• **Work to do**: Arrange the lines of the listing from its start through the line containing "locality: Shantung Province." as a Markdown table with the columns n and Line, leaving out blank lines. Include both end lines and nothing outside that span.

(Dataset rows)
· · · · · · ·
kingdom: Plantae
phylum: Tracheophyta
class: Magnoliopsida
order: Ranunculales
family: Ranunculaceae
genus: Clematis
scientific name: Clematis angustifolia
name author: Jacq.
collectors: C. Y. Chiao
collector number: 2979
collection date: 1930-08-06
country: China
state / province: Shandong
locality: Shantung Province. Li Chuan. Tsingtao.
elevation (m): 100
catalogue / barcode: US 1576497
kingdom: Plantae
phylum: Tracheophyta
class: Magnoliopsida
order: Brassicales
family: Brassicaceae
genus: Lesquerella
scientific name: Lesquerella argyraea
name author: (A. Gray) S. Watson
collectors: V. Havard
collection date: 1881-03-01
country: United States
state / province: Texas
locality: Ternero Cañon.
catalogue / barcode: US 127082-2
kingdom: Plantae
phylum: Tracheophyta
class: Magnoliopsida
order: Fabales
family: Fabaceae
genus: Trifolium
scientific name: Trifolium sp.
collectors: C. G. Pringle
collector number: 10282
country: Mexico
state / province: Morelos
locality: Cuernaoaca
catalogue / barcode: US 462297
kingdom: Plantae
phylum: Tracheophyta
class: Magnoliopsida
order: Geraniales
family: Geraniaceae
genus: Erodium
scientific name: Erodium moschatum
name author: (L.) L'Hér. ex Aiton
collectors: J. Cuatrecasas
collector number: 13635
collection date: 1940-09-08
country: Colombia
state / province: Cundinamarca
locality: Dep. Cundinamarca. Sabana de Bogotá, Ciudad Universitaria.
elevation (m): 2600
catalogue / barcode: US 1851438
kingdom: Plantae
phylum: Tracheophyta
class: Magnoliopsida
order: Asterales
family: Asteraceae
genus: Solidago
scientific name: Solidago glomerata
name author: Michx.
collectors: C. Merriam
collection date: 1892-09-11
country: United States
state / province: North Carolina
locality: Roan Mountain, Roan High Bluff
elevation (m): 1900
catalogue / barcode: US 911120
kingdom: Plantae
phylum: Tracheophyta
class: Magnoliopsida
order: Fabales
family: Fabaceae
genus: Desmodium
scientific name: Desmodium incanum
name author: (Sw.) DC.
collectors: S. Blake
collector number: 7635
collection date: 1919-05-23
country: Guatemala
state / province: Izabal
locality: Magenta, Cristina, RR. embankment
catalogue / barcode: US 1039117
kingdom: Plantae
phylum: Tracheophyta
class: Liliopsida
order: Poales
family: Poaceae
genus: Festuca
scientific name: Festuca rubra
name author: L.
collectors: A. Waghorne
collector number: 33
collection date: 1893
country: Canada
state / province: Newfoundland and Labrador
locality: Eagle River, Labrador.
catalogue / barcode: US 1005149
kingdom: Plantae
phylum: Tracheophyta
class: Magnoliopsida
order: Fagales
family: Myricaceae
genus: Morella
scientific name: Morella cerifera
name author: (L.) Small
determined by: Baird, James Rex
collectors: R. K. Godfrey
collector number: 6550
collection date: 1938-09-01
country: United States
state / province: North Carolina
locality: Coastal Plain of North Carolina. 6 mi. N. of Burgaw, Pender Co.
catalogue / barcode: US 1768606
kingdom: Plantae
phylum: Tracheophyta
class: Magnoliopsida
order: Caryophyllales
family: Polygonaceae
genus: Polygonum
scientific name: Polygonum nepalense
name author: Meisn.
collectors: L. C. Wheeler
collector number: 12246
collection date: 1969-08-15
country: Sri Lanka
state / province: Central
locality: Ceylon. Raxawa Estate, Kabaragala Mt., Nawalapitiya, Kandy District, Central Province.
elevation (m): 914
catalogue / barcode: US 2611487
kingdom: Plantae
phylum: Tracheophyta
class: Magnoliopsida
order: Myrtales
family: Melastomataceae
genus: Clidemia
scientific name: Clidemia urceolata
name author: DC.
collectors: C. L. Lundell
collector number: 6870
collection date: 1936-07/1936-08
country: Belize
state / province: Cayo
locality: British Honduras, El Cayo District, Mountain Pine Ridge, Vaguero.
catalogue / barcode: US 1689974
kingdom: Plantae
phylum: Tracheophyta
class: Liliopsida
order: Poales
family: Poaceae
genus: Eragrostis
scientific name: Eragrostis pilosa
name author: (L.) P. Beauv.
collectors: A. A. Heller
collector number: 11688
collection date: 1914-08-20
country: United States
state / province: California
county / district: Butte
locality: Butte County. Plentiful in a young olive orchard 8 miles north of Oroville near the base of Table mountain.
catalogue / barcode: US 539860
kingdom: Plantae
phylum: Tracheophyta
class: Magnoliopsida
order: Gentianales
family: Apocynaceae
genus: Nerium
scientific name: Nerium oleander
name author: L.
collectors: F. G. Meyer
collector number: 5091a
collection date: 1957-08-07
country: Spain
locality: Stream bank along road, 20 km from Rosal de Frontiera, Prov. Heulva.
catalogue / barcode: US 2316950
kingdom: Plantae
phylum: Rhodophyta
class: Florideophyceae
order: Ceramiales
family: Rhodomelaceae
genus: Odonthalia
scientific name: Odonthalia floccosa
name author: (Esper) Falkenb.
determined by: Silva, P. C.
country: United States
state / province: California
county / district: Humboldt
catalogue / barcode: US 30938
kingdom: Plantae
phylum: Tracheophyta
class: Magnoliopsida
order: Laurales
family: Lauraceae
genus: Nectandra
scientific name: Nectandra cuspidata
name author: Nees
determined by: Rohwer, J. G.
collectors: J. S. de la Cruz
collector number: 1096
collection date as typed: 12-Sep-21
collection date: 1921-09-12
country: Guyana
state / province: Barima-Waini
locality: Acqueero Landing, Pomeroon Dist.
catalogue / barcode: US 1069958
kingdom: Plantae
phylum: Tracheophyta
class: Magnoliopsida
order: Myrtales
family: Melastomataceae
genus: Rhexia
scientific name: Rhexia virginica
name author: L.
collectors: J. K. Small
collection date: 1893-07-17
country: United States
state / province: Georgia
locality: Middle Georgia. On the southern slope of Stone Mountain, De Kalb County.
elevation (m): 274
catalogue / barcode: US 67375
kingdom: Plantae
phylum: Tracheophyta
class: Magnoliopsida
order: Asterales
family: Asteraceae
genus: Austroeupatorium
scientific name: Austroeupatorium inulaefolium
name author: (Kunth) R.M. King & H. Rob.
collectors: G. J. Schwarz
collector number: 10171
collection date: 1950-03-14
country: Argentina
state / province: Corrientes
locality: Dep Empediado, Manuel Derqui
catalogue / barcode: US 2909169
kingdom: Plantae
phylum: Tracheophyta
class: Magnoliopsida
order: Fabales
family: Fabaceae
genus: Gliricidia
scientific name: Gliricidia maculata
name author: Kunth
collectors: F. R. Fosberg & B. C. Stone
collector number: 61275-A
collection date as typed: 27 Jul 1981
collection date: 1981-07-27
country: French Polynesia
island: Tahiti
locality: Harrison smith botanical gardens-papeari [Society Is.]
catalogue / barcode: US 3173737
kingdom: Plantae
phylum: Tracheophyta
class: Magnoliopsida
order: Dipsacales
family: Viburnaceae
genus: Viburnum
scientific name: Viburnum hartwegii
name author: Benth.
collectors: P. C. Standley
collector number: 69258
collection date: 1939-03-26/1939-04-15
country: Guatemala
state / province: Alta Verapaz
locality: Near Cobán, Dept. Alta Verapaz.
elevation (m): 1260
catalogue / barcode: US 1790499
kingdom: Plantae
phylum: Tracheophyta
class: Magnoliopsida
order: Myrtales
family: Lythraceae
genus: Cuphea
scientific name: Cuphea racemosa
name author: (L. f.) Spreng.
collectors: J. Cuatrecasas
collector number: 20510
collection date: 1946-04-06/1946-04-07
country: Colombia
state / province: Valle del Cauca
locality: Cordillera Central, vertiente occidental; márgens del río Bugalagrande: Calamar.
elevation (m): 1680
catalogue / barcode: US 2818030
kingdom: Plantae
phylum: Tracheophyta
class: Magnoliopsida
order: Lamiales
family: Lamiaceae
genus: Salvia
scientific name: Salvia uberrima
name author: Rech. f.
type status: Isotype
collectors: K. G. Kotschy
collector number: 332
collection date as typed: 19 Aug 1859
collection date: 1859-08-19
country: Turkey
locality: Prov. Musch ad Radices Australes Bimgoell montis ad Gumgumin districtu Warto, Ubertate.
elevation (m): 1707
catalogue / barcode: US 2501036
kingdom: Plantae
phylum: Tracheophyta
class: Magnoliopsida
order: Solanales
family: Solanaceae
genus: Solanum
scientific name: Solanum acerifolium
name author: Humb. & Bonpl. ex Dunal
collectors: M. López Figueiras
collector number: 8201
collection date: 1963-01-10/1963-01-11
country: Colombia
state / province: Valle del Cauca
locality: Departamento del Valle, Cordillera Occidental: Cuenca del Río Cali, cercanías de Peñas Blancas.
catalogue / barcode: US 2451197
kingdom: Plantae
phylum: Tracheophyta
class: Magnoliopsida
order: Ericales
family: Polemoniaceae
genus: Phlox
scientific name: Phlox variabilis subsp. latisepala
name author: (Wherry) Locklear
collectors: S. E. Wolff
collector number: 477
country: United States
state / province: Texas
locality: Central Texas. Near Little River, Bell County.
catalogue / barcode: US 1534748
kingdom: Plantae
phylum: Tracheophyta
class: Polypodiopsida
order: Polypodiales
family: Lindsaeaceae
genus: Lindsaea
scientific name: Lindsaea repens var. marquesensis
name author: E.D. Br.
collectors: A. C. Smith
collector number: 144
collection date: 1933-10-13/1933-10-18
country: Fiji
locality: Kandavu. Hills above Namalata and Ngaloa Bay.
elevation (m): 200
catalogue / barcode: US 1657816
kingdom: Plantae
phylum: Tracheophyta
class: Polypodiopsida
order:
· · · · · · ·
• **Response**:
| n | Line |
|---|---|
| 1 | kingdom: Plantae |
| 2 | phylum: Tracheophyta |
| 3 | class: Magnoliopsida |
| 4 | order: Ranunculales |
| 5 | family: Ranunculaceae |
| 6 | genus: Clematis |
| 7 | scientific name: Clematis angustifolia |
| 8 | name author: Jacq. |
| 9 | collectors: C. Y. Chiao |
| 10 | collector number: 2979 |
| 11 | collection date: 1930-08-06 |
| 12 | country: China |
| 13 | state / province: Shandong |
| 14 | locality: Shantung Province. Li Chuan. Tsingtao. |